11. A filter as claimed in claim 10, wherein, in the same way as the frequency tuning element, the coupling adjusting element between the resonance circuits is of an integral whole of the means fastened to the resonator for increasing the cross-sectional area, being a projection projecting from the means for increasing the cross-sectional area.

12. A filter as claimed in claim 10, wherein the surface comprised by the frequency tuning element and the surface comprised by the coupling adjusting element extend in mutually transverse directions.

13. A tuning element, particularly a frequency tuning element, for tuning the resonance frequency of a resonance circuit formed by a filter section and a resonator disposed in the section, wherein the frequency tuning element and a means fastened to the resonator for increasing the cross-sectional area of the resonator, form an integral whole, the frequency tuning element being a projection projecting from the means for increasing the cross-sectional area.

14. A filter as claimed in claim 11, wherein the surface comprised by the frequency tuning element and the surface comprised by the coupling adjusting element extend in mutually transverse directions.

15. A filter as claimed in claim 13, wherein the frequency tuning element is a planar projection.
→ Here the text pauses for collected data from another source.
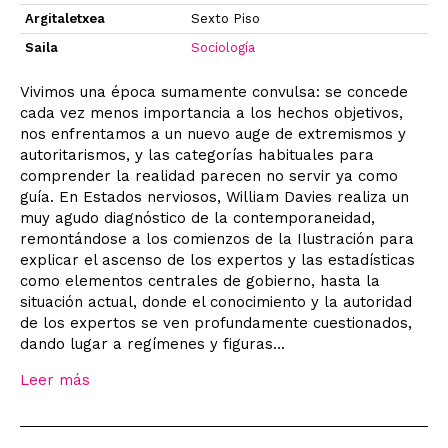
Argitaletxea
Sexto Piso
Saila
Sociología
Vivimos una época sumamente convulsa: se concede
cada vez menos importancia a los hechos objetivos,
nos enfrentamos a un nuevo auge de extremismos y
autoritarismos, y las categorías habituales para
comprender la realidad parecen no servir ya como
guía. En Estados nerviosos, William Davies realiza un
muy agudo diagnóstico de la contemporaneidad,
remontándose a los comienzos de la Ilustración para
explicar el ascenso de los expertos y las estadísticas
como elementos centrales de gobierno, hasta la
situación actual, donde el conocimiento y la autoridad
de los expertos se ven profundamente cuestionados,
dando lugar a regímenes y figuras...
Leer más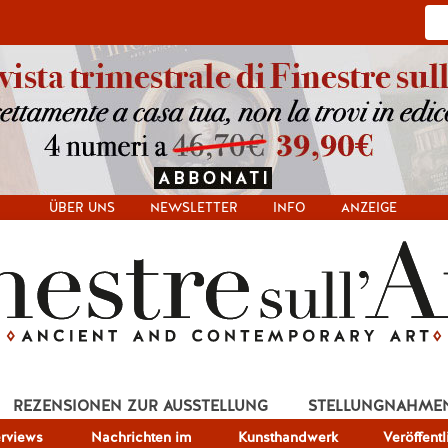
ÜBER UNS
NEWSLETTER
INFO
ANZEIGE
REZENSIONEN ZUR AUSSTELLUNG
STELLUNGNAHME
erviews
Nachrichten im
Kunsthandwerk
Veröffent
16. A filter as claimed in claim 13, wherein the frequency tuning element is a straight planar projection.

17. A filter as claimed in claim 13, wherein the frequency tuning element and the means for increasing the cross-sectional area, to which the tuning element is formed, are of thin metal material having a strength of at most 23 mm.

18. A filter as claimed in claim 13, wherein the frequency tuning element comprises a hole, recess or other such space or shape, acting as a support point for a tuning tool with which the frequency of the resonance circuit can be tuned by a movement directed to the tuning element.
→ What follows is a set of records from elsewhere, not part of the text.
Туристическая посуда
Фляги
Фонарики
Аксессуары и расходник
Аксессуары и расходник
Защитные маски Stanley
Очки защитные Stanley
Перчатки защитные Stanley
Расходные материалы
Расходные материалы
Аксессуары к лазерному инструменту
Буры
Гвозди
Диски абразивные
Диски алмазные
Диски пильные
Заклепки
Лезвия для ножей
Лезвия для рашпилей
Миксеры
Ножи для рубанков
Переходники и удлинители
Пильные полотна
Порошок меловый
19. A filter as claimed in claim 13, wherein the frequency tuning element comprises a joining base for connecting the frequency tuning element and the means for increasing the cross-sectional area.

20. A filter as claimed in claim 13, wherein between the frequency tuning element for the resonance circuit, formed in the means for increasing the cross-sectional area, and the means for increasing the cross-sectional area, the means for increasing the cross-sectional area comprises a slot for defining the shape of the frequency tuning element.